After watching the movie The Social Network (2010), I'm working on that Harvard sample question which seems to have inspired the scriptwriter. I just wanted to refresh my memory about Computer Architecture.
A sample problem: Suppose we are given a computer with a 16-bit virtual addresses, and a page size of 256 bytes. The system uses one-level page tables, which start at address 0x0400. (The first few pages are reserved for hardware flags, etc. Maybe you wanted to have DMA on your 16-bit system, who knows?) Assume page table entries have eight status bits: 1 valid bit, 1 modify bit, 1 reference bit, and 5 permissions bits (this is a very secure system). How many pages are there? How much memory do the page tables require?

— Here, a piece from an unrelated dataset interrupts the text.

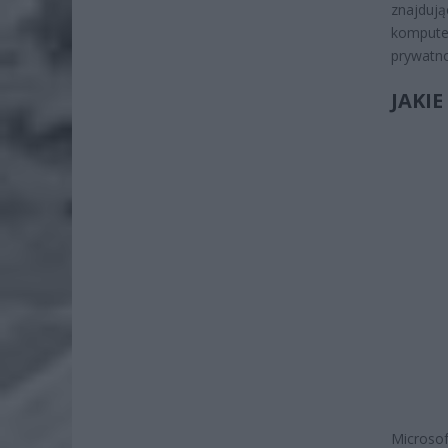
znajduj
kompute
prywatno
JAKI
Microsof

Sadly, I find myself not fully confident about my own answer. I think the physical memory space is 2^16 - 2^10 (when you exclude the memory space up to 0x0400), and so the number of pages should be 252 (=(2^16 - 2^10) / 256). Given the size of each physical memory entry as big as two bytes (8 bits for PPN + 8 bits for page offset), the page table should take up 504 bytes (252 entries x 2 bytes).

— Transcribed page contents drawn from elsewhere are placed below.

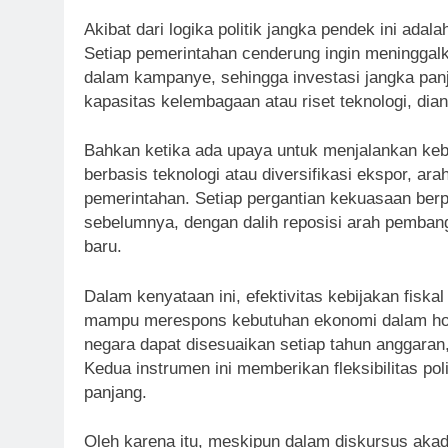
Akibat dari logika politik jangka pendek ini adal
Setiap pemerintahan cenderung ingin meninggalka
dalam kampanye, sehingga investasi jangka panja
kapasitas kelembagaan atau riset teknologi, dia
Bahkan ketika ada upaya untuk menjalankan kebi
berbasis teknologi atau diversifikasi ekspor, ara
pemerintahan. Setiap pergantian kekuasaan be
sebelumnya, dengan dalih reposisi arah pembang
baru.
Dalam kenyataan ini, efektivitas kebijakan fisk
mampu merespons kebutuhan ekonomi dalam hori
negara dapat disesuaikan setiap tahun anggaran,
Kedua instrumen ini memberikan fleksibilitas pol
panjang.
Oleh karena itu, meskipun dalam diskursus ak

Am I still missing something here?
Given the surrounding text, I think "reserved" means not usable for regular user-space, i.e. reserved for MMIO addresses. Not that software can't touch it at all.
So you'd want to be able to map any physical page address to a virtual address (so your OS can read/write those hardware flags).
So you'd actually want all 256 PTEs, instead of biasing your page-table indexing by subtracting 3 from the virtual page number.
But then yes, 2-byte PTE (page table entries) consisting of 8 flag bits and 8 page-frame (physical page) page-number bits, and you need 256 of them. (The high 8 bits of a virtual address, i.e. virtual page number, can have 256 values).